The efficacy of strength training comes down to how many calories your muscles burn at rest. The more muscle you have, the more calories your body burns to keep your muscles fuelled. Although cardio can burn more calories during your actual session, it doesn’t build the amount of muscle required to keep your calorie burn high after your session is complete. Strength training may burn fewer calories while in the gym. However, your muscles will work overtime and burn more calories throughout the day.
Body recomposition aside, strength training should be a crucial part of anyone’s exercise plan because it can also improve our coordination, balance, flexibility, and bone density.
Muscle is denser than fat, so having more muscle yet less fat can make you look smaller but still weigh the same (if not more). This phenomenon can be demotivating for people who live and die by the scale. Therefore, I encourage you to weigh and measure yourself only 1-2x a month. Instead, chase non-scale victories like feeling more energetic, getting stronger, or seeing muscle definition in the mirror. To see results:
1.Start by doing a full-body strength training plan 3-5x a week for 30-45 minutes sessions.
2.Start by working on movements related to your basic everyday activities; squat, deadlift, lunge, push, and press. If strength training is new, use resistance bands to challenge yourself and move to free weights when you feel comfortable.
3.Aim to do three to four sets of 12 repetitions with good form and core engagement.
Once you feel comfortable with your new routine, add gentle cardio (walking, jogging, swimming) throughout the week to relax and restore your muscles.
Find the right nutrition plan
Many people dismiss strength training because they don’t want to become bulky. However, the truth is that it’s not the kettlebells you should be wary of; it’s your fridge door. The reality of any successful transformation lies in reducing your calories to a point where your body burns your fat reserves as fuel. The balance is tricky to master. If you reduce your calories too much, you may start experiencing heightened cravings, increased appetite, and other physical symptoms like losing your period, increased fatigue, and a higher risk of injury. If you don’t decrease the calories enough, you may not see the results you’re looking for.

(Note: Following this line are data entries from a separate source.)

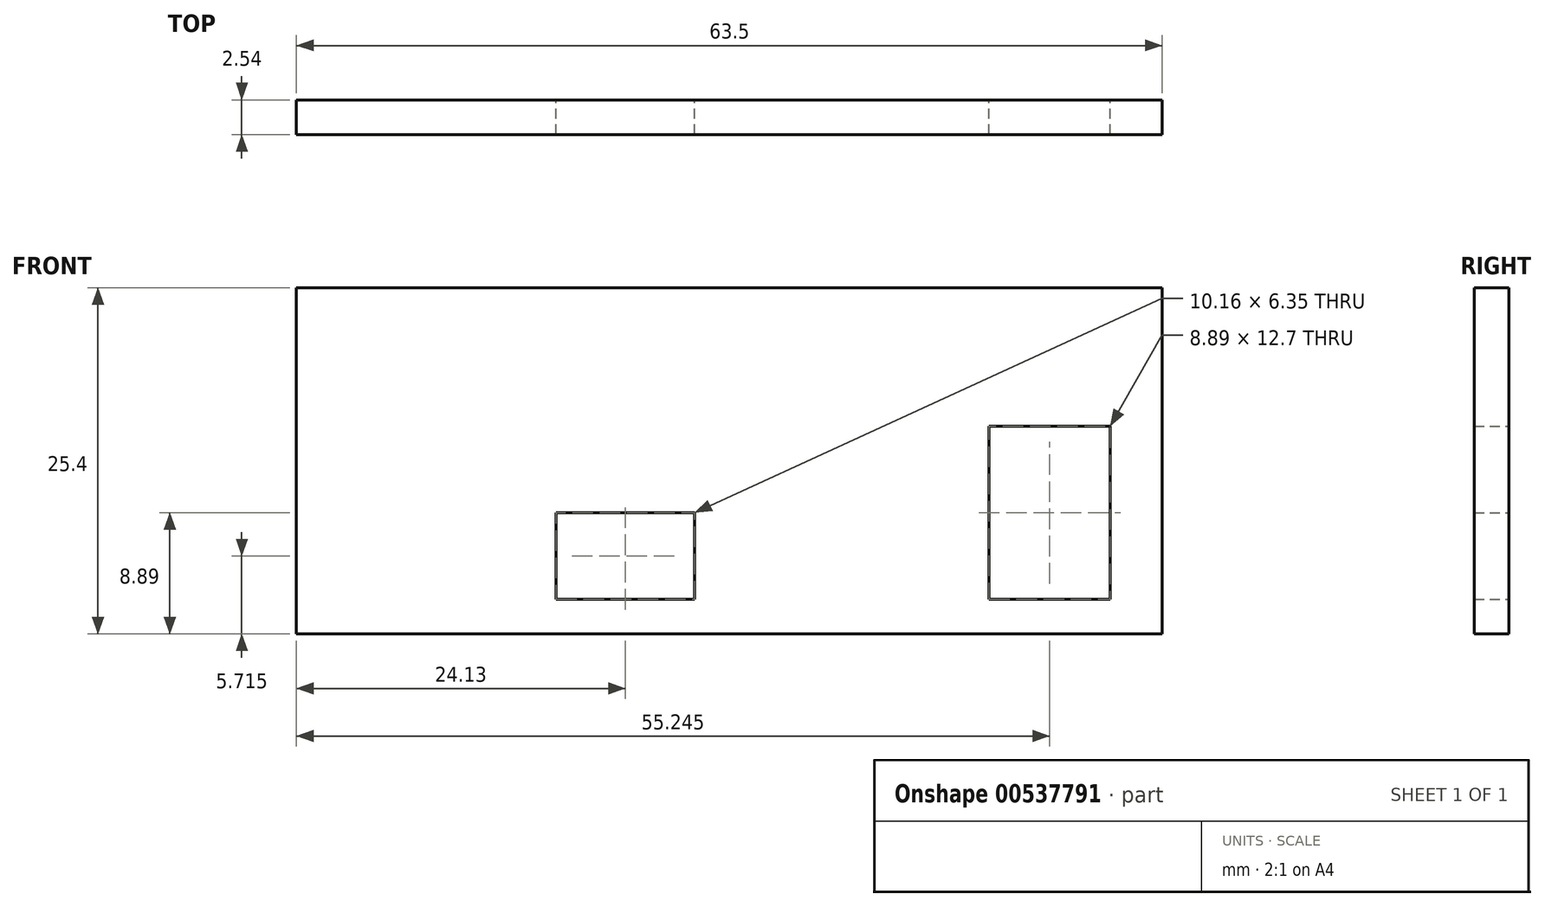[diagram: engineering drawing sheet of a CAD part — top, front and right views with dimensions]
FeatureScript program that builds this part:
annotation { "Feature Type Name" : "Feature", "Feature Type Description" : "" }
export const myFeature = defineFeature(function(context is Context, id is Id, definition is map)
    precondition{}
    {
        {
            var Q0;
            Q0=qCreatedBy(makeId("Front.planeOp"),FACE);
            var sketch = newSketch(context, id + "F0", { "sketchPlane" : qUnion([Q0])});
            skLineSegment(sketch, "E0.bottom", {"start": v(0, -15.24) * mm, "end": v(-63.5, -15.24) * mm});
            skLineSegment(sketch, "E0.top", {"start": v(0, 10.16) * mm, "end": v(-63.5, 10.16) * mm});
            skLineSegment(sketch, "E0.left", {"start": v(0, -15.24) * mm, "end": v(0, 10.16) * mm});
            skLineSegment(sketch, "E0.right", {"start": v(-63.5, -15.24) * mm, "end": v(-63.5, 10.16) * mm});
            skLineSegment(sketch, "E1.bottom", {"start": v(-3.8, -12.7) * mm, "end": v(-12.7, -12.7) * mm});
            skLineSegment(sketch, "E1.top", {"start": v(-3.8, 0) * mm, "end": v(-12.7, 0) * mm});
            skLineSegment(sketch, "E1.left", {"start": v(-3.8, -12.7) * mm, "end": v(-3.8, 0) * mm});
            skLineSegment(sketch, "E1.right", {"start": v(-12.7, -12.7) * mm, "end": v(-12.7, 0) * mm});
            skLineSegment(sketch, "E2.bottom", {"start": v(-44.45, -6.35) * mm, "end": v(-34.29, -6.35) * mm});
            skLineSegment(sketch, "E2.top", {"start": v(-44.45, -12.7) * mm, "end": v(-34.29, -12.7) * mm});
            skLineSegment(sketch, "E2.left", {"start": v(-44.45, -6.35) * mm, "end": v(-44.45, -12.7) * mm});
            skLineSegment(sketch, "E2.right", {"start": v(-34.29, -6.35) * mm, "end": v(-34.29, -12.7) * mm});
            skSolve(sketch);
        }
        {
            var Q0;
            Q0=makeQuery(id+"F0.imprint","IMPRINT",FACE,{"disambiguationData":[TD([[makeQuery(id+"F0.imprint","IMPRINT",EDGE,{"derivedFrom":sQuery(id+"F0.wireOp",EDGE,"E0.bottom")}),-1.0]])]});
            extrude(context, id + "F1", {"entities" : qUnion([Q0]), "endBound" : BoundingType.SYMMETRIC, "depth" : 2.54 * mm, "offsetDistance" : 25.4 * mm});
        }
    });
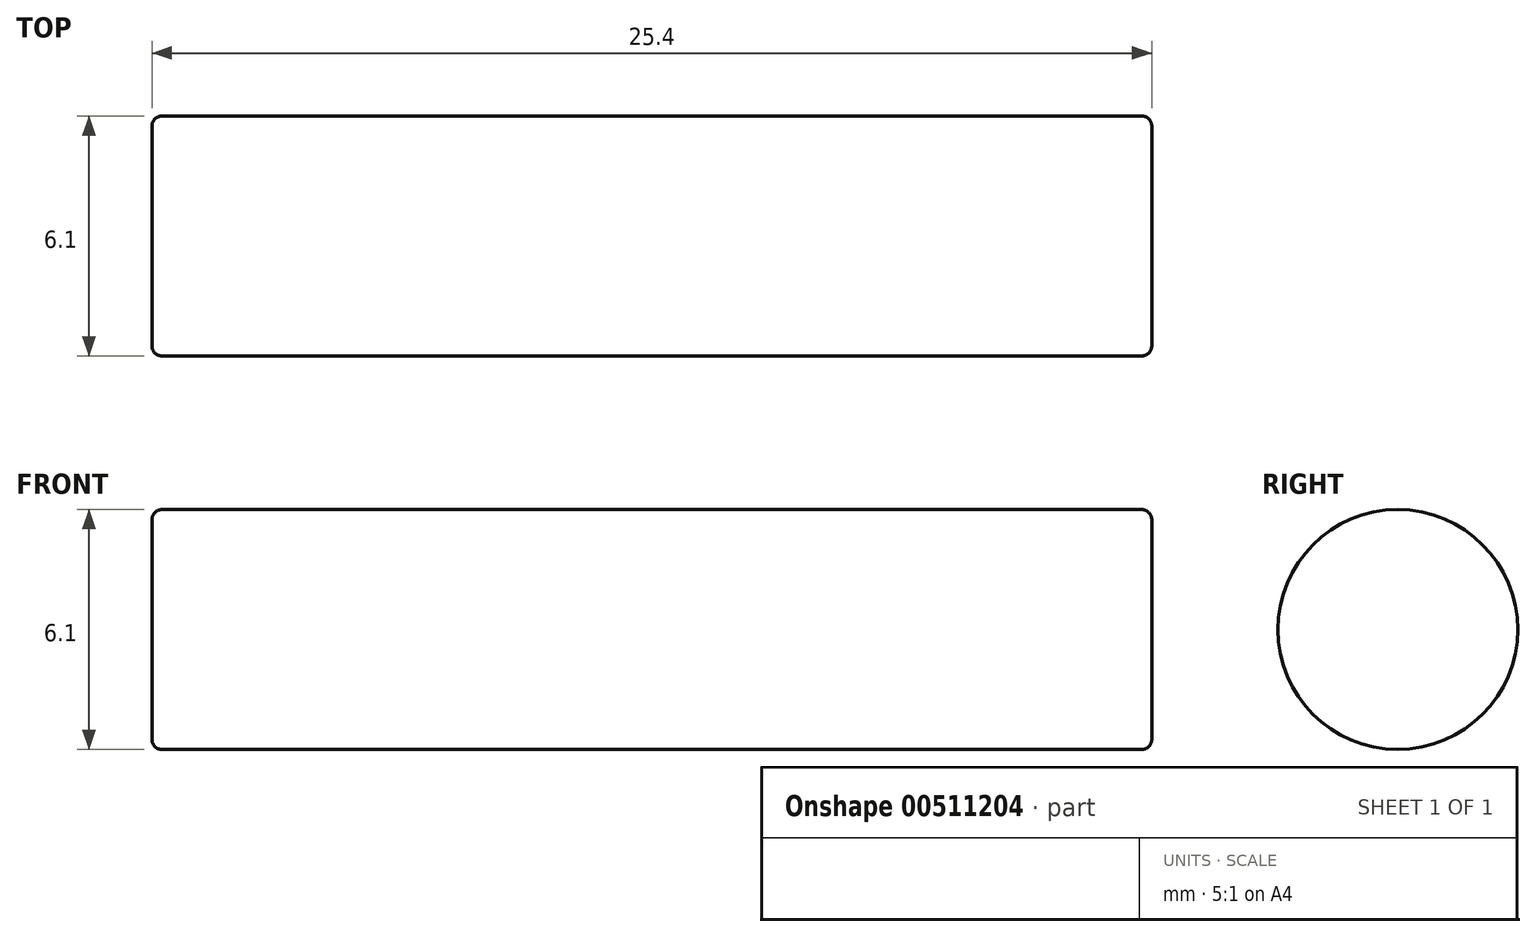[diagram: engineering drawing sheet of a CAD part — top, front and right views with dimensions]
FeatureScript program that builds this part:
annotation { "Feature Type Name" : "Feature", "Feature Type Description" : "" }
export const myFeature = defineFeature(function(context is Context, id is Id, definition is map)
    precondition{}
    {
        {
            var Q0;
            Q0=qCreatedBy(makeId("Right.planeOp"),FACE);
            var sketch = newSketch(context, id + "F0", { "sketchPlane" : qUnion([Q0])});
            skCircle(sketch, "E0", {"center": v(0, 0) * mm, "radius": 3.05 * mm});
            skSolve(sketch);
        }
        {
            var Q0;
            Q0=qSketchRegion(id+"F0",true);
            extrude(context, id + "F1", {"entities" : qUnion([Q0]), "depth" : 25.4 * mm});
        }
        {
            var Q0;
            Q0=makeQuery(id+"F1.opExtrude","CAP_FACE",FACE,{"disambiguationData":[OSD([sQuery(id+"F0.wireOp",EDGE,"E0")])],"isStart":false});
            var Q1;
            Q1=makeQuery(id+"F1.opExtrude","CAP_FACE",FACE,{"disambiguationData":[OSD([sQuery(id+"F0.wireOp",EDGE,"E0")])],"isStart":true});
            fillet(context, id + "F2", {"entities" : qUnion([Q0, Q1]), "radius" : 0.25 * mm, "tangentPropagation" : true, "allowEdgeOverflow" : false});
        }
    });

Instead of focusing on the exact amount of calories you should cut, your first step is to eliminate all foods that aren’t providing your body with the nutrients it needs to thrive, such as junk food, fried foods, and refined flour products. These foods have “empty” calories, meaning very little nutrition in exchange for consuming calories. It also means cutting desserts, reducing your sugar and caffeine intake, and increasing your whole, natural foods like vegetables, fruit, smart carbohydrates, essential fats, and lean cuts of meat. You’ll notice that because these natural foods are lower in calories, you can eat more food in the day and feel more satisfied while losing weight!
Fix your stress and sleep
Two unsung heroes of weight loss and reshaping your body are to reduce your stress and increase your sleep. Stress can cause you to gain weight predominantly around your middle and retain water, which causes you to look puffy in appearance.
One way of reducing the feelings of stress is to try something called “box breathing,” which lowers your heart rate and calms your mind. You start by inhaling through your nose for a count of four, holding your breath for a count of four, exhaling for a count of four, and then holding your breath again for a count of four. Repeat this process with your next inhale.
A little-known fact is that the leaner you want to become, the more sleep you need! Sleep deprivation is a significant hurdle for weight loss and becoming building muscle. If you’re someone who routinely has inadequate sleep, it can decrease your calorie burn by up to 20%! Your goal will be to increase your sleep to 7-8 hours per night.
Don’t compare yourself to anyone else
It’s worth noting never to compare your journey with someone else. The transformations you see on the internet only show two points in time - before and after, they rarely highlight the hard work in between.
Weight loss isn’t a quick process, no matter what diet companies will have you believe. Within two weeks of starting your new program, you may start feeling better and more energetic. Around 4-6 weeks, you may start seeing some definition budding throughout your body. Only after approximately three months, you’ll start seeing your transformation begin.